PROMPT: Count the lines of the data below that contain the string "collection". Reply with the number alone.

TASK INPUT:
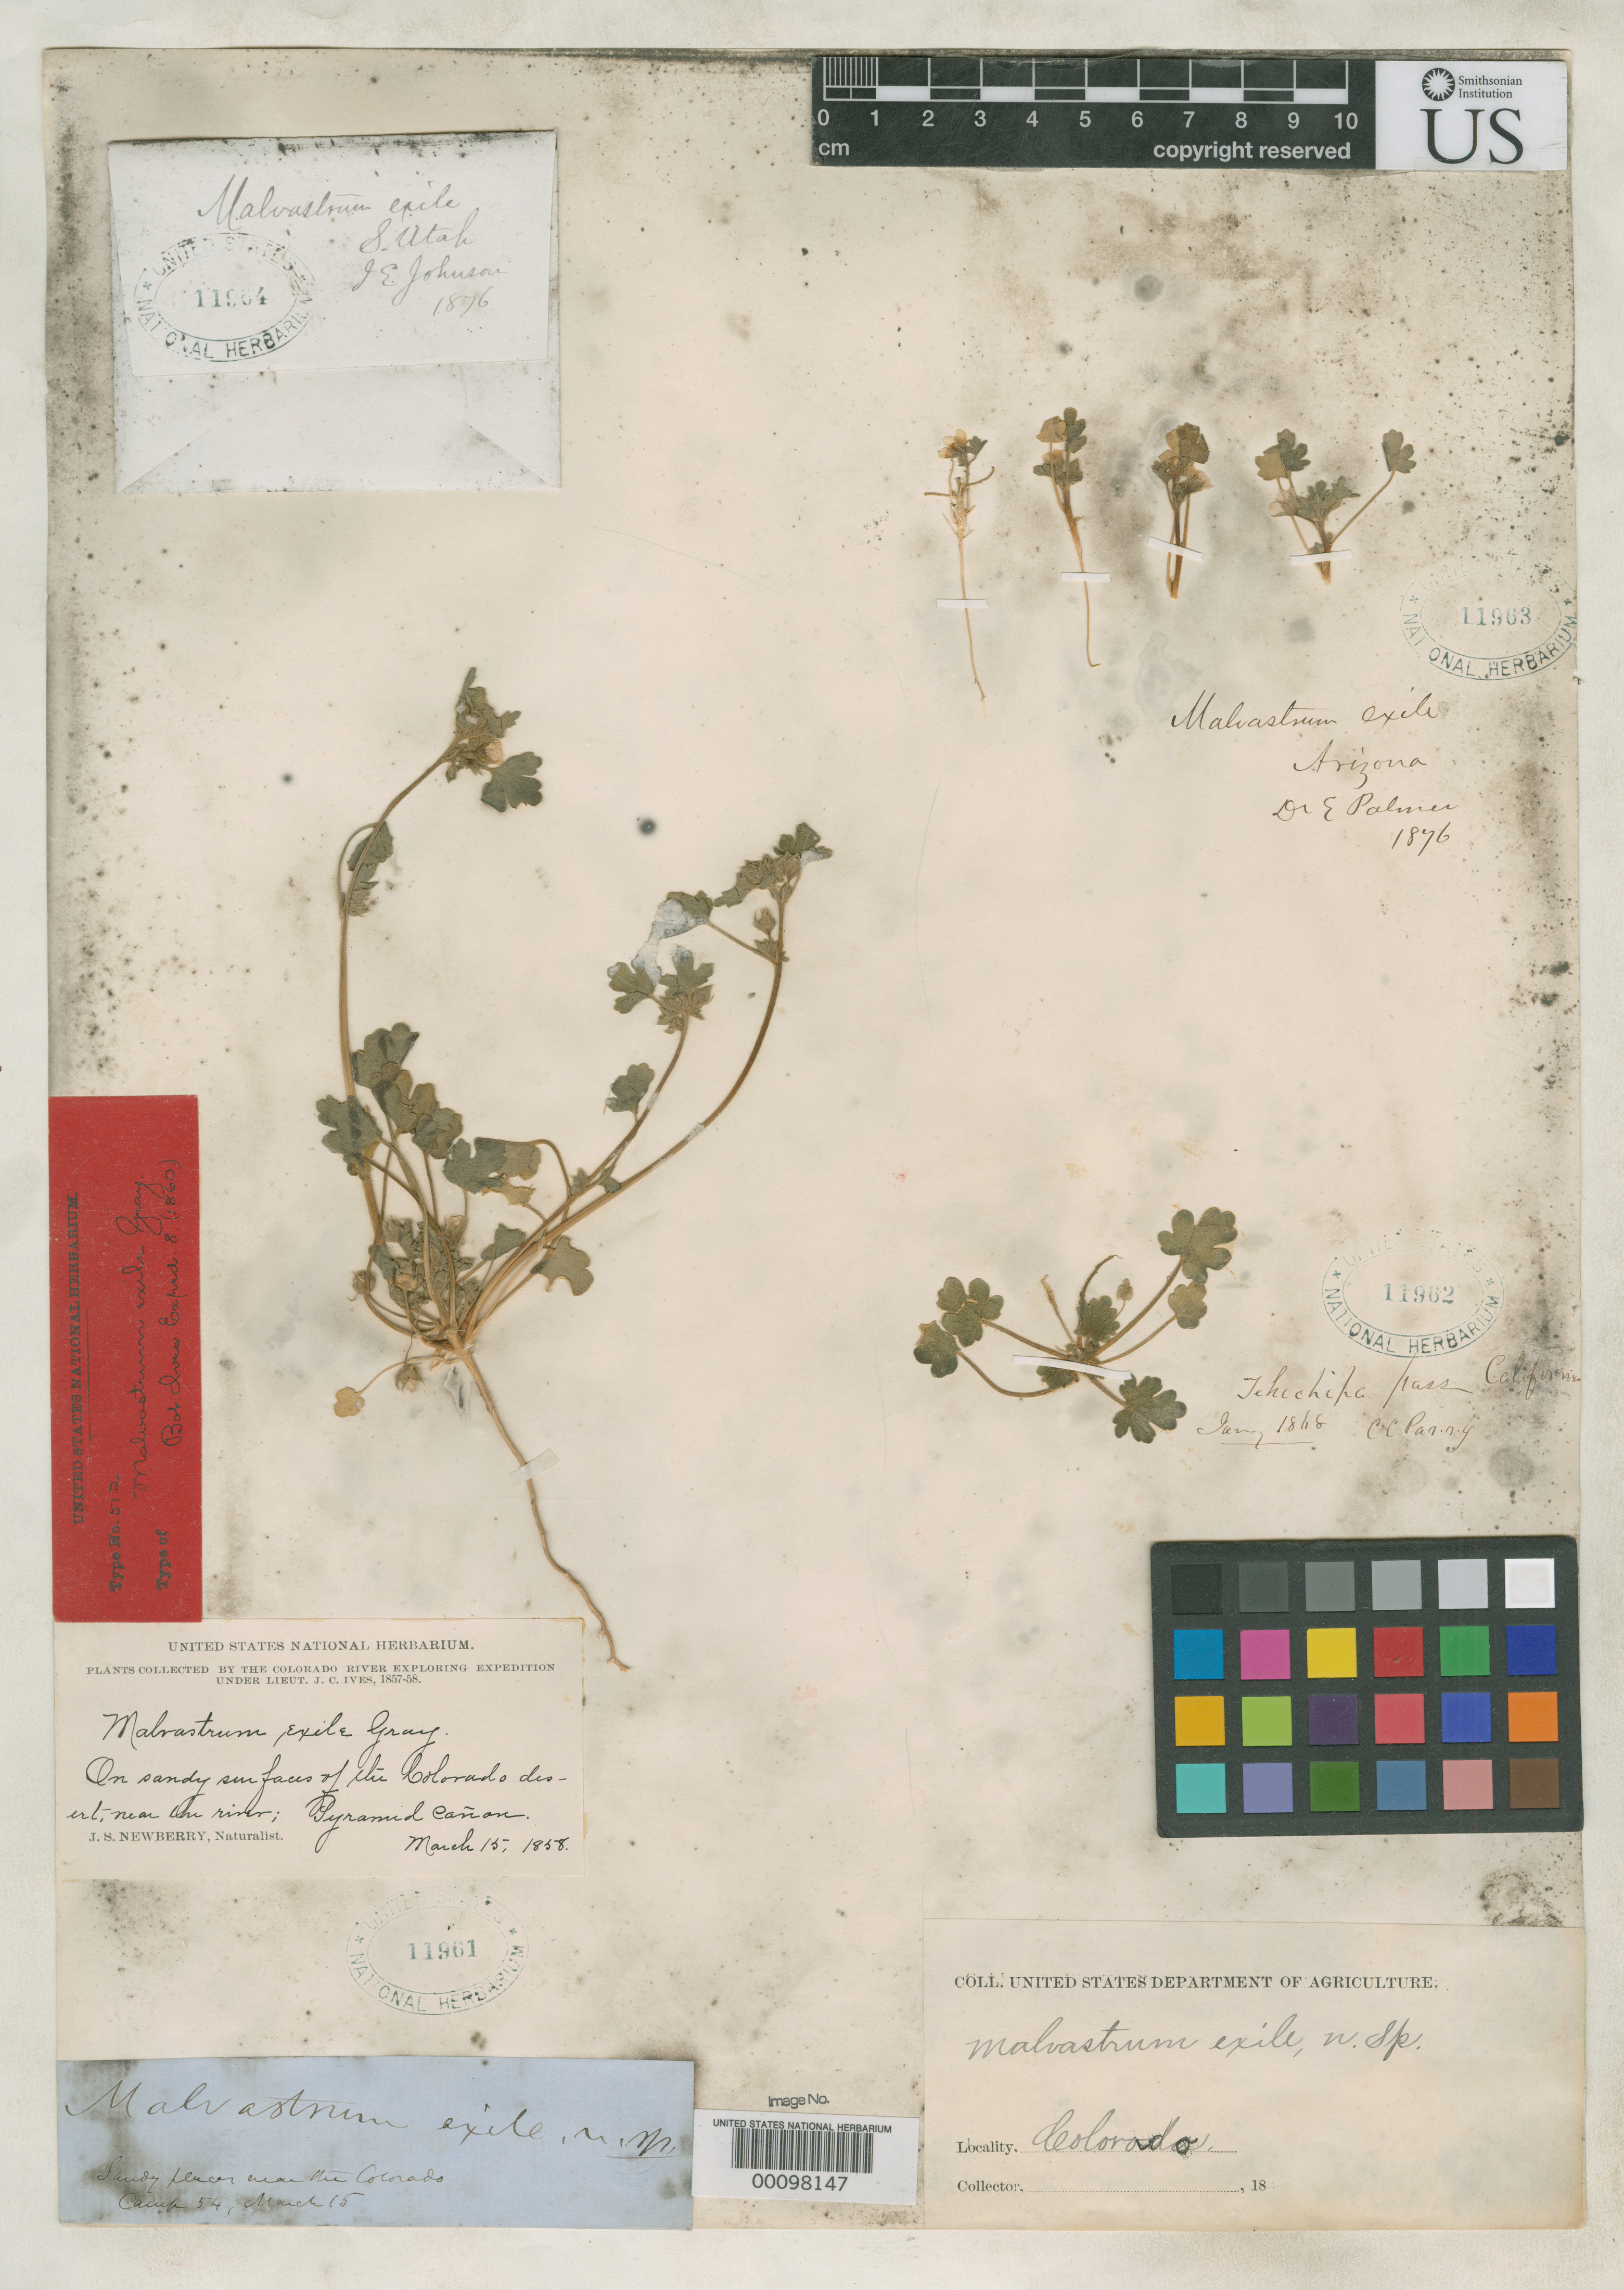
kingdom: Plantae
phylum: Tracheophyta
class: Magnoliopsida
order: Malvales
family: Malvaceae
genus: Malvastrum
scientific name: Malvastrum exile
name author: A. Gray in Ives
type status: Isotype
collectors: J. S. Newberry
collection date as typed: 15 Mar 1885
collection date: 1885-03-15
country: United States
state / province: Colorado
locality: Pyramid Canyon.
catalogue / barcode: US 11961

THE ANSWER: 2